The gap between a working animal trial and a commercial surgical system is still wide. No human trials are described. The paper does not address how a surgeon would override or approve the camera's autonomous decisions in real time — there is no disclosed mechanism for surgeon intervention, and that question will matter enormously to any hospital risk committee. The system was tested in a research setting with a specific robot kinematics configuration, and translating those results to the installed base of commercial surgical platforms — including Intuitive Surgical's dominant da Vinci system — would require substantial re-engineering.
That installed base is relevant context. Intuitive Surgical received FDA clearance for its fifth-generation da Vinci system in March 2024, with the company describing more than 10,000 times the computing power of its prior generation. Whether that compute headroom is being directed toward autonomous camera control, and on what timeline, has not been publicly specified. The company did not respond to questions as of publication.
Whether the wrench framework stays specific to laparoscope holders or scales to full surgical arms is the second-order question the paper leaves open. The same equivalent-wrench logic that tracks camera position and instrument forces could theoretically describe any robotic task with a physical constraint and a force-sensing surface — instrument insertion depth, tissue retraction tension, suture tension. If the architecture proves robust enough in translation, it could become the standard sensor-fusion substrate for surgical robotics autonomy rather than a single-purpose camera holder. That outcome depends on two things the paper does not settle. The first is whether the architecture can generalize. The second is whether anyone with an installed base picks it up. A commercial surgical robotics company would need access to the underlying control code, the specific kinematic calibration for their robot, and a regulatory pathway that does not yet exist for autonomous camera-guidance tasks. No such partnership is disclosed in the paper. Until one arrives, the framework is a proof of concept inside a proof of concept — live pig validation for an architecture that has not yet been adopted by the platform it would most plausibly run on.
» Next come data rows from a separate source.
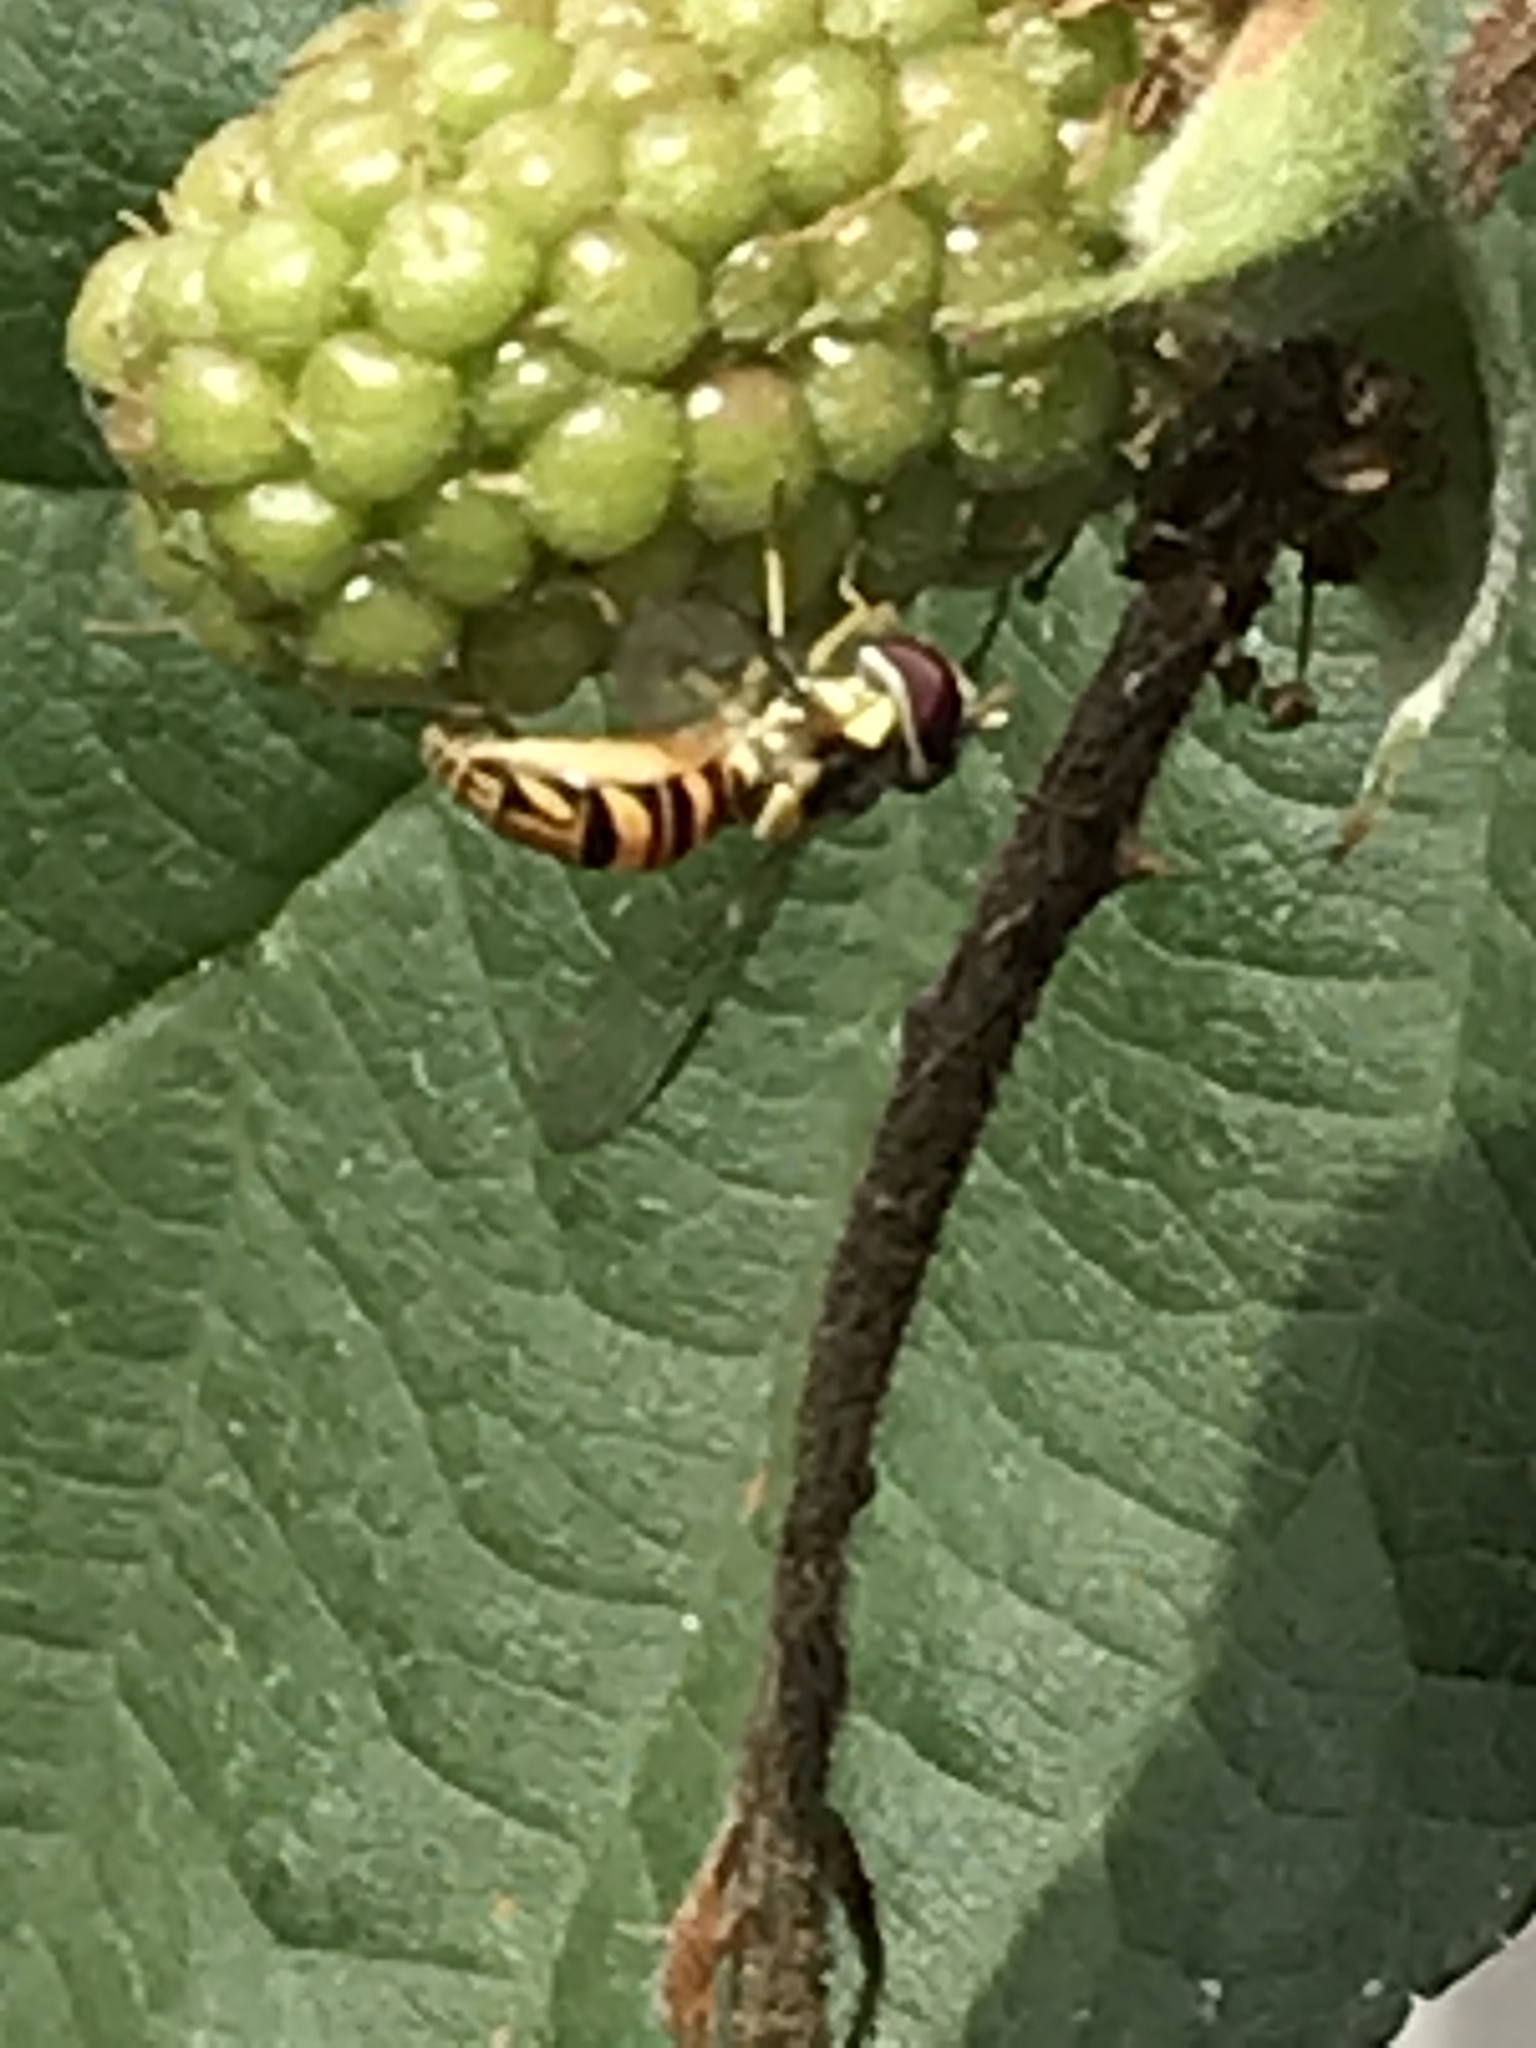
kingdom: Animalia
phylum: Arthropoda
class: Insecta
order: Diptera
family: Syrphidae
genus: Allograpta
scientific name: Allograpta obliqua
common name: Common oblique syrphid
For now, the paper's most direct contribution is conceptual: a unified mechanics-based framework for thinking about what an autonomous surgical camera needs to sense, resist, and track, all expressed in the same mathematical language. Whether that framework becomes the basis for the next generation of laparoscopic robots — or stays in the arXiv preprint record — depends on whether the engineering translation from pig to patient ever arrives.